Switzer has not run the Boston Marathon in decades but wanted to do it in 2017 to mark 50 years since she participated for the first time. He later told her he couldn’t have finished the race if she hadn’t chosen to stay and walk much of it with him, and she still finished in 4:57:20, more than 15 minutes faster than a year ago.
The 121st running of the Boston Marathon is getting underway in waves for the 30,000 athletes.
The race was dominated by the Kenyans, who swept the men’s and women’s races – but American runners had a remarkably strong showing. A race official tried to push her off the course, tearing a corner from her bib.
Almost 895 miles away, one of their teammates, Notre Dame Dean and Professor, Laura Carlson, completed her sixth consecutive Boston Marathon.
Ms Switzer made global headlines when, during the 1967 run, a race official jumped off a press bus and ran after her.
She described Monday’s race as a “celebration,” according to WBZ-TV. Semple died in 1988. The crowd was bigger, the cheers and horns got louder and it was just insane, but awesome at the same time. “It changed my life and it changed millions of women’s lives”. Switzer asked. “As negative as that experience was, it became the best thing in my life”. And Kathrine Switzer, wearing the same bib number – 261 – that she wore when she entered the all-male race 50 years ago, using only her initials, K.V.

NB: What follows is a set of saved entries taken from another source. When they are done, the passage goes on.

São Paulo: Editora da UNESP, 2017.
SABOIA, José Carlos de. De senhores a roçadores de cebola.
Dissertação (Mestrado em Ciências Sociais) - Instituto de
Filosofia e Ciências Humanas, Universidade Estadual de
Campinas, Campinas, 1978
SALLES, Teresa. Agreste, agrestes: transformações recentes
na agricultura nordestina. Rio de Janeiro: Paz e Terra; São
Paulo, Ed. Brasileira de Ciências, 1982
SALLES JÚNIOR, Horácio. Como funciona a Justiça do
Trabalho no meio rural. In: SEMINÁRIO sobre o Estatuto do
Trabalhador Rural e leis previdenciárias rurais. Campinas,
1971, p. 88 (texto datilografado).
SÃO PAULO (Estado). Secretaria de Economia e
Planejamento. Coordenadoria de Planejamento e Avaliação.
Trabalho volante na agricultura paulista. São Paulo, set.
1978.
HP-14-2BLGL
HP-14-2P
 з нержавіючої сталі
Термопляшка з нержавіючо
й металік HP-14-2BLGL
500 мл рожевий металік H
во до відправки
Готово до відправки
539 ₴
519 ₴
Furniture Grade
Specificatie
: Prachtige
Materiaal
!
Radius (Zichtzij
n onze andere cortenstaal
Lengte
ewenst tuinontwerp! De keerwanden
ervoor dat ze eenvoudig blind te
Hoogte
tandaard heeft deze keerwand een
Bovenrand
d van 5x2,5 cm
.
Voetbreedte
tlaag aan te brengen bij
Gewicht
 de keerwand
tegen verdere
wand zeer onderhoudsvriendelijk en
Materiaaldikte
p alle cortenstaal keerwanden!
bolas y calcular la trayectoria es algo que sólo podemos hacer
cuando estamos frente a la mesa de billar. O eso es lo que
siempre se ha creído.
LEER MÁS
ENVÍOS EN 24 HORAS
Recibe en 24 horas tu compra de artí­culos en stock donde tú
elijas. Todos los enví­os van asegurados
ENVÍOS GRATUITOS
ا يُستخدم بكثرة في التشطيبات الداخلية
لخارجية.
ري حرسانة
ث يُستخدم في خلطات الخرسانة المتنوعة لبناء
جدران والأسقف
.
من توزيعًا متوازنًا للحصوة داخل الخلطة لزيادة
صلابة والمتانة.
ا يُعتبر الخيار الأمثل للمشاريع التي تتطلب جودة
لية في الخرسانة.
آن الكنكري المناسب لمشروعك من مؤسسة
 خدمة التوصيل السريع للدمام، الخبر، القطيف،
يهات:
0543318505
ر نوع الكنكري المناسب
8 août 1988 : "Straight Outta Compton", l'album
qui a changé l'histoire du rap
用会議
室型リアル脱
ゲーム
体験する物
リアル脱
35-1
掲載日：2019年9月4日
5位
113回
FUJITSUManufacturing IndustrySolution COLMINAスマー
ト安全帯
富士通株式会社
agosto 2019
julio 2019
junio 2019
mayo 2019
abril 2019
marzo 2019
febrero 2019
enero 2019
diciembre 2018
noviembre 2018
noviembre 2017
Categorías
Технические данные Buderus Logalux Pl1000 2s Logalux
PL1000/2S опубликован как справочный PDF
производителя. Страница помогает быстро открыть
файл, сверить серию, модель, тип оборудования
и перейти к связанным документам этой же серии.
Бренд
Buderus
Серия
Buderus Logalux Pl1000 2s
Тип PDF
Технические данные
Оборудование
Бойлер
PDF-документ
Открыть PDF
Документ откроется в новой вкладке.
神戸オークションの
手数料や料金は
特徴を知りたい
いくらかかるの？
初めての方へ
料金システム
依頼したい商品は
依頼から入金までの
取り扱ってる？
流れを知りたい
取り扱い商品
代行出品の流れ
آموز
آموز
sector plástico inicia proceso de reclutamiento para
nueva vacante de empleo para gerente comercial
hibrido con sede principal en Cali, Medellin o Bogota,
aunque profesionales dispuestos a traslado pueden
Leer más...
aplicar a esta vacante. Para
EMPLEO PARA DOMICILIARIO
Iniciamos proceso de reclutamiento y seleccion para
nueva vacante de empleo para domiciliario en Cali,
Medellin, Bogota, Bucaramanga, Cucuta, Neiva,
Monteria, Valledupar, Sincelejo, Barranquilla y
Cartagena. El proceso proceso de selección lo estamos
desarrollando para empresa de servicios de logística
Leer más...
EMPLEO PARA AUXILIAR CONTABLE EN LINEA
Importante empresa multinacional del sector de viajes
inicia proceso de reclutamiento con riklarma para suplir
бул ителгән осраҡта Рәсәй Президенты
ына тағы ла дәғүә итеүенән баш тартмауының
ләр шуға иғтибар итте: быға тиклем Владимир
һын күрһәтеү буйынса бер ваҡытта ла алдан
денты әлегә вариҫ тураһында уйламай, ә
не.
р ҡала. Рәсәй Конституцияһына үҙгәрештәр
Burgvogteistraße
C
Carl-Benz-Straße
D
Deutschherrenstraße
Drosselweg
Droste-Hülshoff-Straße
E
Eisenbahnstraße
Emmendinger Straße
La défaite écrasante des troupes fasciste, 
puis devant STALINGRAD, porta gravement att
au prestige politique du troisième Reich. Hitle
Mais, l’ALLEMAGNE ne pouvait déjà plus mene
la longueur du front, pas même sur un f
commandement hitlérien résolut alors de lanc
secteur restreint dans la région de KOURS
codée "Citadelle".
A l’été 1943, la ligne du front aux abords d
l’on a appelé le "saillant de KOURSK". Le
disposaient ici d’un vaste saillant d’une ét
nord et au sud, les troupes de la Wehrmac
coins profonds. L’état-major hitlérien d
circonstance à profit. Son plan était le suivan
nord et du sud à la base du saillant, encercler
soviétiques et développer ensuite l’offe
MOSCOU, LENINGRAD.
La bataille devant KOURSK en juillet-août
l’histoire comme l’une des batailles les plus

After the race this year, Switzer’s number was retired in her honor.
Switzer finished anyway, and came back eight more times. You know, we laugh about it now because it’s so amusing when a girl is saved by her burly boyfriend. But. “I didn’t think it was for me”.
Kathrine Switzer knows what it means to run for equal rights. She plans to celebrate with a Boston-brewed draft beer over dinner with her husband and friends tonight. On Monday, she did it again at age 70. For her, that strength was on display down to the smallest detail. “They were able to save my other leg, and through hard work and determination we are here”.
“We had a good race, I was working hard to beat Ernst”, Hug said.